#### DIRECTIONS:
Transcribe the full listing without changing a word, and omit its pictures.

#### DATA FOR THIS TASK:
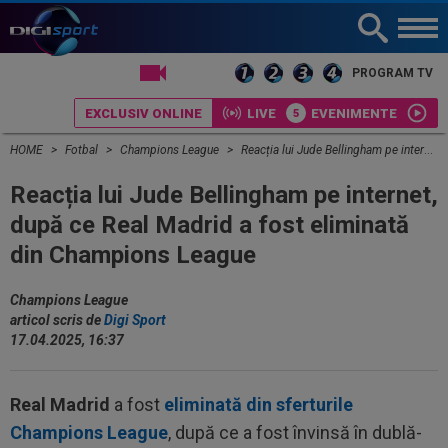
PROGRAM TV
EXCLUSIV ONLINE
LIVE
EVENIMENTE
HOME
Fotbal
Champions League
Reacția lui Jude Bellingham pe internet, după ce Real Madrid a fost eliminată din Champions League
Reacția lui Jude Bellingham pe internet,
după ce Real Madrid a fost eliminată
din Champions League
Champions League
articol scris de
Digi Sport
17.04.2025, 16:37
Real Madrid
a fost
eliminată din sferturile
Champions League
, după ce a fost învinsă în dublă-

#### EXERCISE RESPONSE:
PROGRAM TV
EXCLUSIV ONLINE
LIVE
EVENIMENTE
HOME
Fotbal
Champions League
Reacția lui Jude Bellingham pe internet, după ce Real Madrid a fost eliminată din Champions League
Reacția lui Jude Bellingham pe internet,
după ce Real Madrid a fost eliminată
din Champions League
Champions League
articol scris de
Digi Sport
17.04.2025, 16:37
Real Madrid
a fost
eliminată din sferturile
Champions League
, după ce a fost învinsă în dublă-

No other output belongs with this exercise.